STOP READING IF YOU WISH TO AVOID TRIGGERS RELATED TO SEXUAL VIOLENCE

And so on to the grittiness - where I think the novel gets it's reputation from is because of some of the things that happen could be considered quite unpleasant to read or portray a world which is dark. Again, it does this, but it is all off-screen. Now I don't necessarily 'need' to read scenes of torture etc. but if you're going to include things like a mass murder of prisoners or the rape of prisoners you should at least write it so that it carries an emotional weight for the perpetrator and victim. You don't need it to be graphic but when you write a sentence like, 'and then the captain made sure no one in the garrison was left alive' and then move on it feels like casual callousness, rather than a cold callousness. It's hard to explain but even if a character is amoral or desensitised I need to understand as a reader the character is desensitised rather than barely caring. There's a strong implication of a child being raped by multiple soldiers and the lead character fantasises about raping children too. Along with the observation of the raping of female soldiers this is thrown out so casually and never developed it all feels edgy pointlessness.

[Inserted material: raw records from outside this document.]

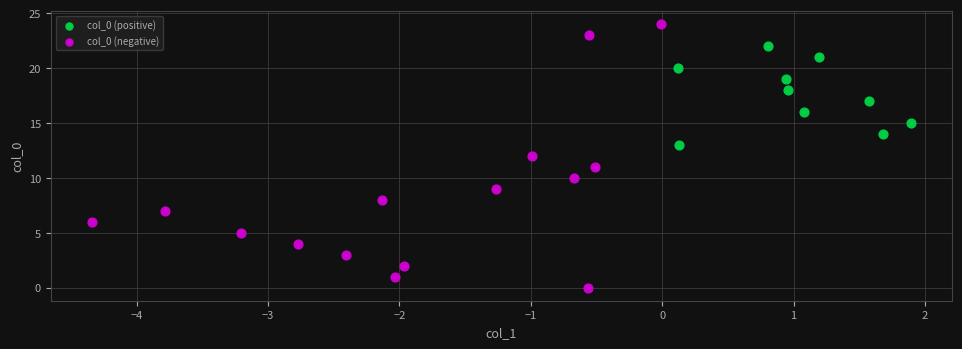

What are all the series names shown in the legend?

col_0 (positive), col_0 (negative)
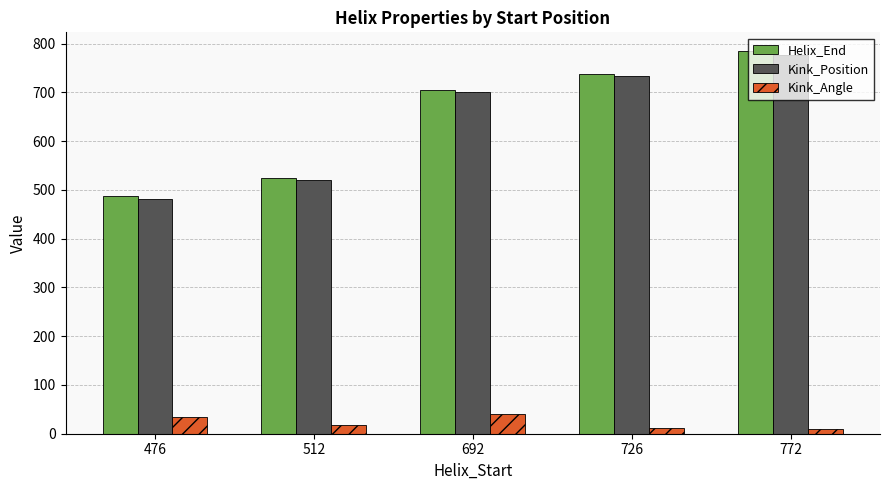

At which label is Helix_End closest to 636?

692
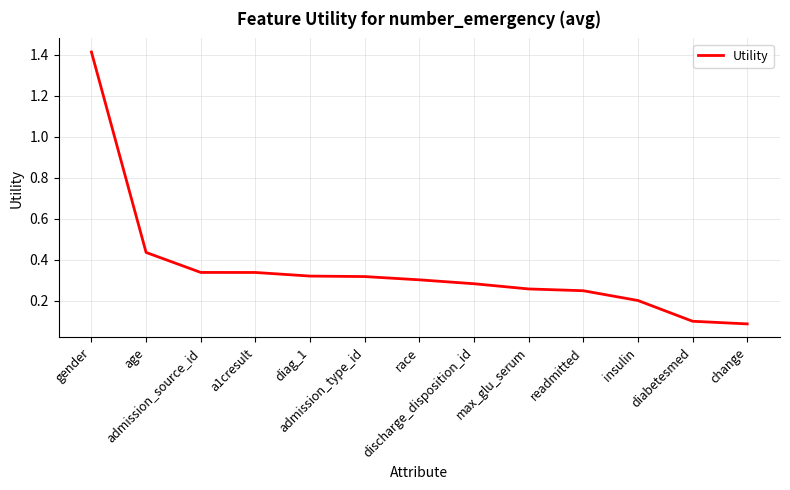

Is it true that the value at discharge_disposition_id is 0.5?

False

I mean the novel isn't totally awful, but it was one that I was kind of hoping to conclude. I'm struggling where it has it's fans and since there have been about a further ten books I'm assuming the author found his feet with the setting and characterisation. But in summation, it fails to be exciting as military fantasy, it's morally and intellectually lightweight despite the premise being ripe for it. The characterisation and world building is poor and there is a sense that the characters really don't matter because all the important stuff is being done by someone else, somewhere else, for reasons you don't know.